Blue Beard Semolina – Significantly crispier in texture, Blue Beard’s got a good crack to it, and a clean, bright profile that corresponds appropriately. This might be the most accessible of the three we tried, with the taste possessing something that reminded us vaguely of Wheat Thins. If it’s accessible, it’s also somewhat plain, but in crackers which seem to beg so imploringly to be paired with other foods, it feels unfair to fault them for it.
Emmer Farro – Without a doubt our favourite, this cracker had the lightest texture and best balanced flavour of the bunch. Following the initial bite, you’re presented with a nice give that upon further chewing reveals a pleasantly coarse granularity. A lovely buttery flavour couples up with the distinctive bitter fattiness of walnut. To our palettes the most complex, but also the one we found easiest to pair with.
All are made with just enough sugar to bring out the grains’ natural sweetness, without turning them into dessert items, or requiring a compensatory over-salting to make up for it.
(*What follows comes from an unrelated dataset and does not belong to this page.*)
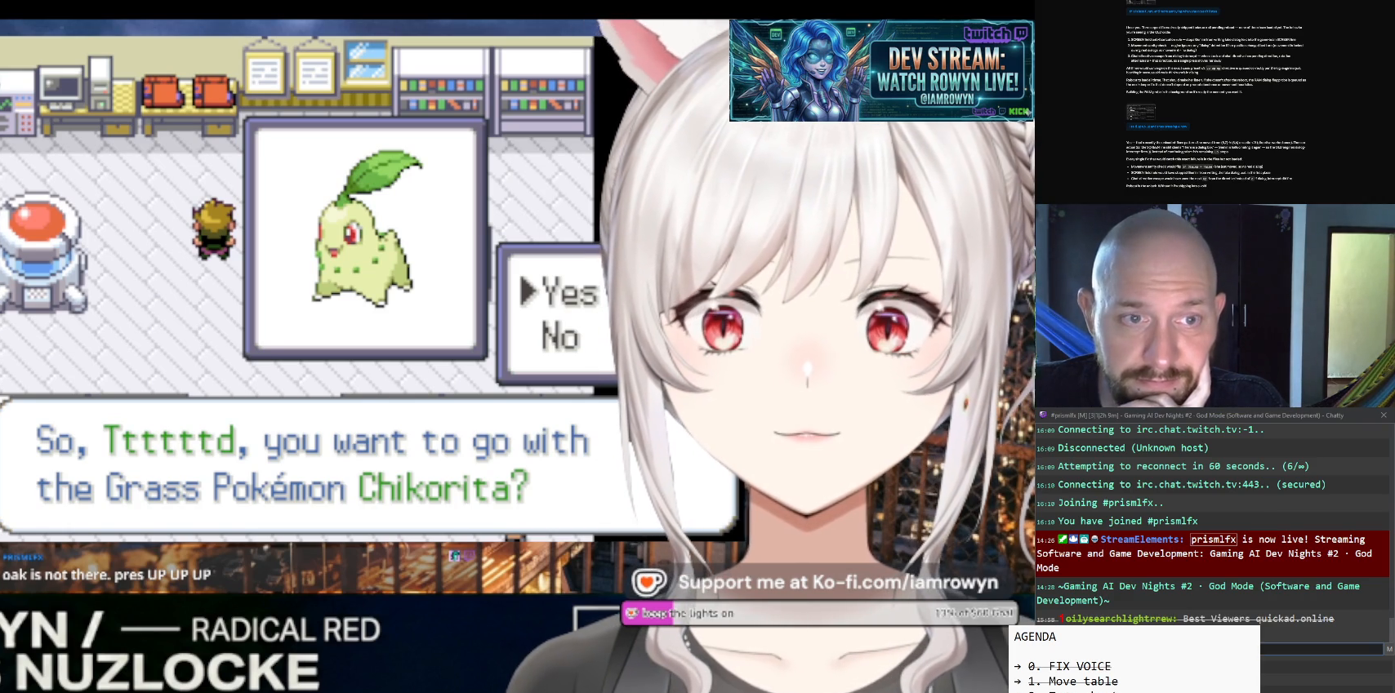
{"buttons": ["A"], "events": []}
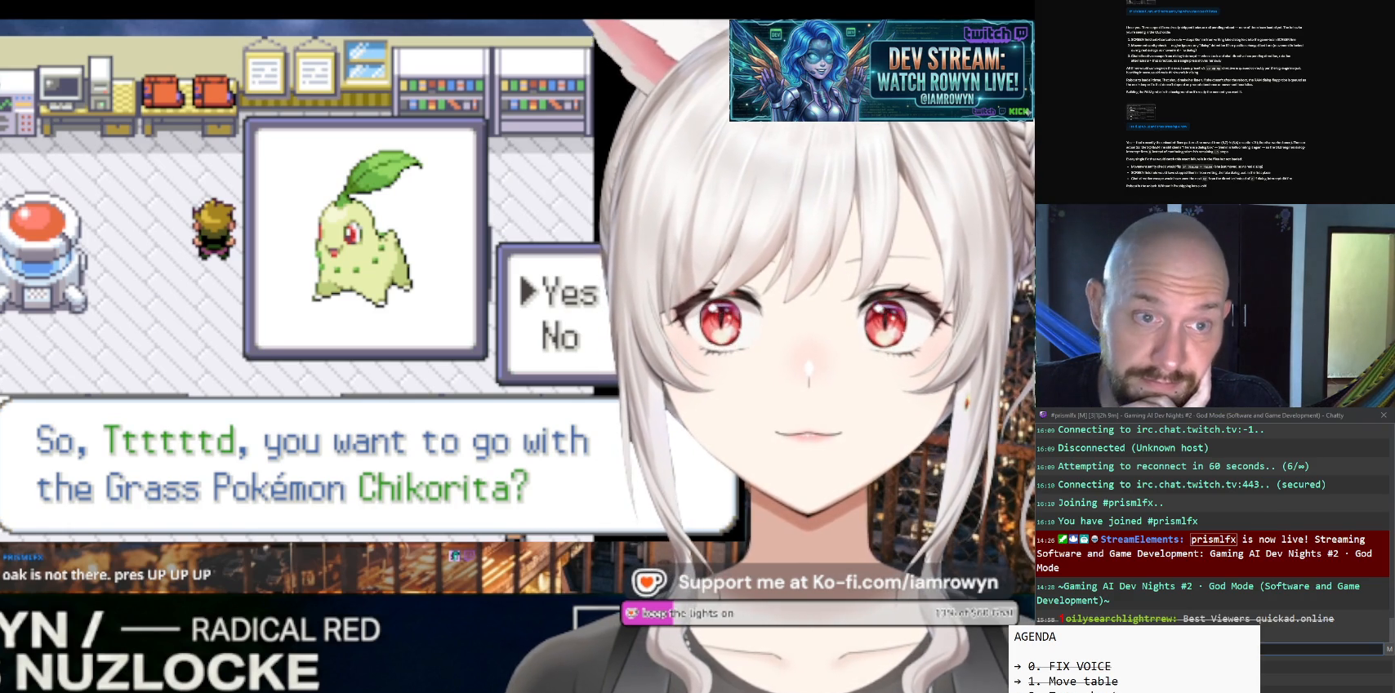
{"buttons": ["A"], "events": []}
The salt they do employ closely resembles (if it isn’t in fact) pretzel salt, and is used in a similarly sparse pattern of distribution also resembling pretzels. It’s pretty pleasurable too, getting surprise bites with salt to accent the otherwise soft-spoken grains.
While we can’t say for sure that it’s directly related to their being heritage varietals, it was interesting to taste so many fatty compounds (butter, olive oil, pecan, walnut) in these decidedly unflavoured crackers. It certainly isn’t something we’ve ever experienced in crackers made with ‘regular’ grains, flavoured or not, and as such it was enough to make us wonder if those fatty tasting compounds used to be a normal part of the flavour profile of grains, accidentally bred out over the years in favour of other traits.
These are good crackers, especially considering how absolutely reductionist they are by design – early batches didn’t even have sugar in them! In a field that’s generally devoid of true innovation, Hayden Flour Mills is definitely doing something different. They’re a young company, so it’ll be exciting to watch them grow. We hope the standards they hold their own grains to will eventually trickle down to their secondary ingredients (sugar, oils, etc), but considering how few other shortcuts they’ve taken up to this point we’ll optimistically hold out for that possibility.
*White Sonora wheat is the oldest surviving wheat varietal grown in North America with a documented history dating back to at least the 1700s.
For those interested in the resurgence of ancient grains in an increasingly gluten-phobic culture, Lauren Saria wrote a great article on the topic for the Phoenix New Times.